Frozen tundra comes to Grinnell in “Nice Fish”

By Amanda Weber
weberama@grinnell.edu

This weekend, the Grinnell College Theatre Department is putting on a production of the play “Nice Fish” by Mark Rylance and Louis Jenkins. The S&B got the chance to attend a tech rehearsal and speak to director Professor Ellen Mease and cast member Joseph Robertson ’19 about the production.

The plot of “Nice Fish,” an absurdist comedy in the style of Samuel Beckett, revolves around two old friends ice fishing on a lake in Minnesota. The friends discuss love, mortality and the meaning of life, all while battling storms and desperately seeking a nice fish.

“It’s the span of a whole life that’s being depicted in this single day on the ice, with the catastrophe of the storm bringing up essential aspects of the human condition,” Mease said.

Written by lauded Shakespearean actor Mark Rylance, “Nice Fish” was heavily influenced by and contains the work of prose poet Louis Jenkins. It made its world premiere at St. Ann’s Warehouse in February of 2016, and now has come to the College for its first Grinnell treatment.

Mease is intimately acquainted with the play, as she is a personal friend of Jenkins and has been an audience member at a number of the play’s premieres. Her familiarity with the play and its poet, and the similarities she saw between the Midwestern atmosphere of the play and Grinnell’s own Midwestern vastness, led her to choose “Nice Fish” for the College. She hopes to be as true to the original vision of the play as possible.

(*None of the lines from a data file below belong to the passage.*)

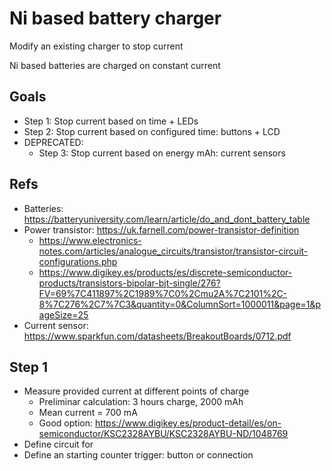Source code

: # Ni based battery charger

Modify an existing charger to stop current 

Ni based batteries are charged on constant current

## Goals
- Step 1: Stop current based on time + LEDs
- Step 2: Stop current based on configured time: buttons + LCD
- DEPRECATED:
    - Step 3: Stop current based on energy mAh: current sensors

## Refs

- Batteries: https://batteryuniversity.com/learn/article/do_and_dont_battery_table
- Power transistor: https://uk.farnell.com/power-transistor-definition
  - https://www.electronics-notes.com/articles/analogue_circuits/transistor/transistor-circuit-configurations.php
  - https://www.digikey.es/products/es/discrete-semiconductor-products/transistors-bipolar-bjt-single/276?FV=69%7C411897%2C1989%7C0%2Cmu2A%7C2101%2C-8%7C276%2C7%7C3&quantity=0&ColumnSort=1000011&page=1&pageSize=25
- Current sensor: https://www.sparkfun.com/datasheets/BreakoutBoards/0712.pdf

## Step 1

- Measure provided current at different points of charge
    - Preliminar calculation: 3 hours charge, 2000 mAh
    - Mean current = 700 mA
    - Good option: https://www.digikey.es/product-detail/es/on-semiconductor/KSC2328AYBU/KSC2328AYBU-ND/1048769
- Define circuit for 
- Define an starting counter trigger: button or connection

“There is no directorial innovation here. I’m doing the play as carefully and honestly as it can be done,” Mease said.

According to Mease, challenges faced during the rehearsal process have mainly included dealing with the less-than-ideal acoustics in Roberts Theatre and ensuring that the actors are all word-perfect on their poetic monologues. Inflection, Mease believes, should be perfect, as the actors typically only get one shot to present the best possible version of the play to their audience.

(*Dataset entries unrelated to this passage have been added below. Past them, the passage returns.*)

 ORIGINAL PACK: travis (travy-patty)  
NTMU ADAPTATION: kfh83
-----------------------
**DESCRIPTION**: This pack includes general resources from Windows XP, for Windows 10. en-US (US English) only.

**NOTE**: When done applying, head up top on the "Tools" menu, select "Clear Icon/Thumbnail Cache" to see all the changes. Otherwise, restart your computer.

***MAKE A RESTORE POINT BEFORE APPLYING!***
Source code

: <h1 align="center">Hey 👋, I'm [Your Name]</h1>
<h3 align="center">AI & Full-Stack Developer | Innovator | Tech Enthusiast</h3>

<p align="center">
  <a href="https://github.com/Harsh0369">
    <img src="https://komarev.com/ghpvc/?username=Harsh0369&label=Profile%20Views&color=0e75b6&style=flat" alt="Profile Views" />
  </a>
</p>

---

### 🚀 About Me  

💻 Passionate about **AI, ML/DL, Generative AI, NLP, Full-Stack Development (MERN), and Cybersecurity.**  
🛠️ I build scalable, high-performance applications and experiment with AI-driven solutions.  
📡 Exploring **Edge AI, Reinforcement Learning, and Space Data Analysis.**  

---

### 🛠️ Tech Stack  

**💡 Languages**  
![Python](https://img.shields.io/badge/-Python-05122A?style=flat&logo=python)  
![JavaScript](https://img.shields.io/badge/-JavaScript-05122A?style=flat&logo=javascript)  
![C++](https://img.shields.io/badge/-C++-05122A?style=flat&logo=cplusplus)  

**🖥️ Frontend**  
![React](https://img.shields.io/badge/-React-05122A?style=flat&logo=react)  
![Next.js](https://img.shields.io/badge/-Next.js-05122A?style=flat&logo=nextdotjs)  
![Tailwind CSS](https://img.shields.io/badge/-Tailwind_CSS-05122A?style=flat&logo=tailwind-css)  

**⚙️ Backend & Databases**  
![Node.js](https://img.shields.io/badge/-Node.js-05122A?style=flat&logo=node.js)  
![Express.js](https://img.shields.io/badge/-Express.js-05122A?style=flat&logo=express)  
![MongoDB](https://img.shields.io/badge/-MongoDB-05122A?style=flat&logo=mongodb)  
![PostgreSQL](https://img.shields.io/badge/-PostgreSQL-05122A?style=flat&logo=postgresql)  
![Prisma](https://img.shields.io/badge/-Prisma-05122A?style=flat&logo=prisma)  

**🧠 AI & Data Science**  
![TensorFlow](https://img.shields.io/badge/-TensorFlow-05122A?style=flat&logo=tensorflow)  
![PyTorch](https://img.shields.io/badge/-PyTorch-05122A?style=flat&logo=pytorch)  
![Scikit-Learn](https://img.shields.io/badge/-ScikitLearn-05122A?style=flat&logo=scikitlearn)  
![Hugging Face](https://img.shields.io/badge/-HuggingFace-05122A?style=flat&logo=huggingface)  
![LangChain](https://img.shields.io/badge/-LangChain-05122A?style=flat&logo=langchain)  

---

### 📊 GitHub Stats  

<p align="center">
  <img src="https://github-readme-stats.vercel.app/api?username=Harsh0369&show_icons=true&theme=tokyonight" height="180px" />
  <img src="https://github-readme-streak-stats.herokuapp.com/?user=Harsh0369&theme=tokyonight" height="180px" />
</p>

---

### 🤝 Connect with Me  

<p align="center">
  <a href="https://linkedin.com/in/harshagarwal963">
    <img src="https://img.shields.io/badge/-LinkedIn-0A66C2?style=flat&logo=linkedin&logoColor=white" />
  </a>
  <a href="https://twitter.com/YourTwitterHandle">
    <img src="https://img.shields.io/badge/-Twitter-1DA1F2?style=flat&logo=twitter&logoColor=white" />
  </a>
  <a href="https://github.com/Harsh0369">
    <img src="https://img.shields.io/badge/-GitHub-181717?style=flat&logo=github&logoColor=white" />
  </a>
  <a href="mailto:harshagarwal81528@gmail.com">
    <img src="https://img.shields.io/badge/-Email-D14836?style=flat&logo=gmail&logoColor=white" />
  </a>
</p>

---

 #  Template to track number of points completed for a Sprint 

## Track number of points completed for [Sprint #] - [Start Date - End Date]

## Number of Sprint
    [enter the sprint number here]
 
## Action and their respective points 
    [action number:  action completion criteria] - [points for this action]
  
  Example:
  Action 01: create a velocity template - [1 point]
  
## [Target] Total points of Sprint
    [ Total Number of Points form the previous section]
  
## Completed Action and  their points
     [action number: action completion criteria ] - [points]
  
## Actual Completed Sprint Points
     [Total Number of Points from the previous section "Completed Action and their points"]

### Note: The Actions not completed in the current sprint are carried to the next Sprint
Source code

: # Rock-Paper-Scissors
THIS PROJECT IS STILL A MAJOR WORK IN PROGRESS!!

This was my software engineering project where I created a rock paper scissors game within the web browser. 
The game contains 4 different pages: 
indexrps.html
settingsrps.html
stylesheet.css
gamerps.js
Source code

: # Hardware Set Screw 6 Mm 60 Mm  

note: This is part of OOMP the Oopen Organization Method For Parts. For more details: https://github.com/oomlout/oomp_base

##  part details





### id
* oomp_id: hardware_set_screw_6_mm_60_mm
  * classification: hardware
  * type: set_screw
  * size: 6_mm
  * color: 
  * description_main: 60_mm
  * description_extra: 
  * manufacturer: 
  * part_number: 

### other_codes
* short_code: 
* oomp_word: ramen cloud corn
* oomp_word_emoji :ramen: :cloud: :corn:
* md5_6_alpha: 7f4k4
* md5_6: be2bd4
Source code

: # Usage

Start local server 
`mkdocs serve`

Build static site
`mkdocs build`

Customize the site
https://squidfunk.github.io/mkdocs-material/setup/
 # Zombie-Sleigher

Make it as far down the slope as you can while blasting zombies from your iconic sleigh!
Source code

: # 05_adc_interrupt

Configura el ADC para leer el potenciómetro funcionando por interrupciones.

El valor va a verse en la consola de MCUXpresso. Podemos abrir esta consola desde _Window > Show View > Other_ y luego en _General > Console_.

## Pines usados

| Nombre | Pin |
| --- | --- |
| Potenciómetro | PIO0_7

“We get to study the script. We get to repeat, repeat, repeat, which is what rehearsal is. But the audience only hears it once,” Mease said.

In order to ensure that the final product is as polished as possible, the rehearsal process has been rigorous. The cast met Sundays through Thursdays for three and a half hours every day. However, there was enjoyment to be found amongst the stress.

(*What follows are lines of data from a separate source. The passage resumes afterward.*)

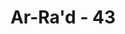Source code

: ---
title: "Ar-Ra'd - 43"
no: 43
arabic_no: ٤٣
ayah: وَيَقُوْلُ الَّذِيْنَ كَفَرُوْا لَسْتَ مُرْسَلًا ۗ قُلْ كَفٰى بِاللّٰهِ شَهِيْدًاۢ بَيْنِيْ وَبَيْنَكُمْۙ وَمَنْ عِنْدَهٗ عِلْمُ الْكِتٰبِ ࣖ 
translation: " Dan orang-orang kafir berkata, “Engkau (Muhammad) bukanlah seorang Rasul.” Katakanlah, “Cukuplah Allah dan orang yang menguasai ilmu Al-Kitab menjadi saksi antara aku dan kamu.” "
tafsir: "Ayat ini menunjukkan dialog antara orang-orang kafir Mekah dan Rasulullah, di mana mereka mengingkari kerasulannya dengan mengatakan, \"Engkau bukanlah seorang yang dijadikan rasul.\" Untuk menghadapi pengingkaran mereka ini, Allah memerintahkan kepada Nabi Muhammad untuk menjawabnya dengan mengatakan, \"Cukuplah Allah menjadi saksi dalam pertikaian yang terjadi antara kita seputar kerasulanku. Orang-orang yang mempunyai ilmu tentang Al-Kitab dari kalanganmu yang telah masuk Islam dapat menjadi saksi tentang kebenaran kerasulanku.\"\n\nSesuai dengan penegasan Allah dalam ayat yang lalu bahwa tugas pokok Nabi Muhammad adalah menyampaikan agama Islam kepada manusia. Beliau tidak perlu gelisah menghadapi sikap ingkar dari kaum kafir tersebut, sebab Allahlah yang mengangkat dan mengutusnya menjadi rasul.\n\nPara ulama ahlul kitab memilih menganut agama Islam karena telah mengetahui bahwa dalam kitab Injil dan Taurat yang diwahyukan Allah kepada Nabi Isa dan Nabi Musa telah ada keterangan yang jelas tentang kedatangan nabi dan rasul terakhir, yaitu Muhammad saw. Oleh karena itu, mereka sama sekali tidak mengingkari kerasulan beliau."
---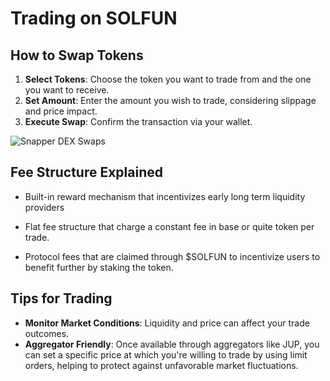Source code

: # Trading on SOLFUN

## How to Swap Tokens

1. **Select Tokens**: Choose the token you want to trade from and the one you want to receive.
2. **Set Amount**: Enter the amount you wish to trade, considering slippage and price impact.
3. **Execute Swap**: Confirm the transaction via your wallet.

![Snapper DEX Swaps](/assets/screenshots/solfun-swap.jpg)

## Fee Structure Explained

* Built-in reward mechanism that incentivizes early long term liquidity providers

* Flat fee structure that charge a constant fee in base or quite token per trade.

* Protocol fees that are claimed through $SOLFUN to incentivize users to benefit further by staking the token.

## Tips for Trading

- **Monitor Market Conditions**: Liquidity and price can affect your trade outcomes.
- **Aggregator Friendly**: Once available through aggregators like JUP, you can set a specific price at which you're willing to trade by using limit orders, helping to protect against unfavorable market fluctuations.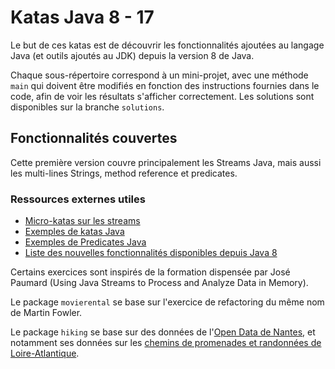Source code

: # Katas Java 8 - 17

Le but de ces katas est de découvrir les fonctionnalités ajoutées au langage Java (et outils ajoutés au JDK) depuis la version 8 de Java.

Chaque sous-répertoire correspond à un mini-projet, avec une méthode `main` qui doivent être modifiés en fonction des
instructions fournies dans le code, afin de voir les résultats s'afficher correctement.
Les solutions sont disponibles sur la branche `solutions`.

## Fonctionnalités couvertes

Cette première version couvre principalement les Streams Java, mais aussi les multi-lines Strings, method reference
et predicates.

### Ressources externes utiles

- [Micro-katas sur les streams](https://www.codingame.com/playgrounds/20782/java-guild-meeting-52018/streams---micro-katas)
- [Exemples de katas Java](https://github.com/c-guntur/java-katas)
- [Exemples de Predicates Java](https://mkyong.com/java8/java-8-predicate-examples/)
- [Liste des nouvelles fonctionnalités disponibles depuis Java 8](https://ondro.inginea.eu/index.php/new-features-in-java-versions-since-java-8/)

Certains exercices sont inspirés de la formation dispensée par José Paumard (Using Java Streams to Process and Analyze Data in Memory).

Le package `movierental` se base sur l'exercice de refactoring du même nom de Martin Fowler.

Le package `hiking` se base sur des données de l'[Open Data de Nantes](https://data.nantesmetropole.fr/pages/home/), et
notamment ses données sur les [chemins de promenades et randonnées de Loire-Atlantique](https://data.nantesmetropole.fr/explore/dataset/224400028_itineraires-de-promenade-et-de-randonnee-en-loire-atlantique-pdipr%40loireatlantique).
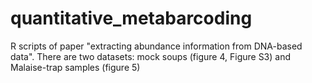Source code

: # quantitative_metabarcoding

R scripts of paper "extracting abundance information from DNA-based data". There are two datasets: mock soups (figure 4, Figure S3) and Malaise-trap samples (figure 5)
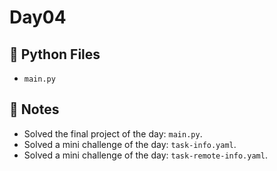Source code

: # Day04

## 📄 Python Files
- `main.py`

## 📝 Notes
- Solved the final project of the day: `main.py`.
- Solved a mini challenge of the day: `task-info.yaml`.
- Solved a mini challenge of the day: `task-remote-info.yaml`.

“It’s just so magical when the lighting and the sound design comes in during tech week,” Robertson said. “It can be a little tedious to have to stop-go, stop-go, but when everyone is on top of their lines and everything is moving smoothly, it’s just a really beautiful, dynamic form of art that’s taking place.”

A good portion of the artistry of the show manifests itself in the effects and set as well. The theater is experimenting with some new effects, from a bluescreen to a shoreline that bobs in the background to a mechanized, flopping fish imported from the Guthrie. Furthermore, the entire stage has been transformed into a frozen, snow-dusted lake, making the barren, cold atmosphere of the play all the more convincing. 

Fortunately, the show is populated by characters colorful enough to keep the desolate tundra engaging. The show’s two focal characters, aging fishermen Erik and Ron, played by Reed Roffis ’18 and Robertson respectively, artfully play off of one another. Erik, cynical and serious, ruminates on life’s heavier burdens, but is offset by the childish humor of Robertson’s Ron.

“I love how Ron is either completely focused on something nonsensical or completely open to the whole universe in all of its wonder and never anywhere in between,” Robertson said. “He’s either obsessing over the snowman’s nose or he’s contemplating love.”

All of these factors result in a light-hearted, comedic and surreal performance punctuated by moments of poignancy and sincerity. On the whole, Grinnell’s production of “Nice Fish” provides an authentic reflection of Jenkins’ original poems and Rylance’s subsequent adaptation, capturing a mood that is funny, moving and genuine — just like life.

In the play’s program, Mease conveys what she wants audiences to take from the show: “What the play gives us … is the gift and sheer pleasure of laughter. Might as well laugh, in spite of everything.”

Showings of “Nice Fish” will take place on Oct. 6 and 7 at 7:30 p.m., and Oct. 8 at 2 p.m. in Bucksbaum’s Roberts Theatre, and have an approximately 100 minute run time. For those interested in learning more about Louis Jenkins and hearing more of his poetry, he will be speaking at 4:15 pm on Oct. 6 in Roberts Theatre.

Cast members of “Nice Fish” from left to right: Liam Stowe ’19, Christina Collins ’21, Reed Roffis ’18 and Joseph Robertson ’19 rehearse for opening night.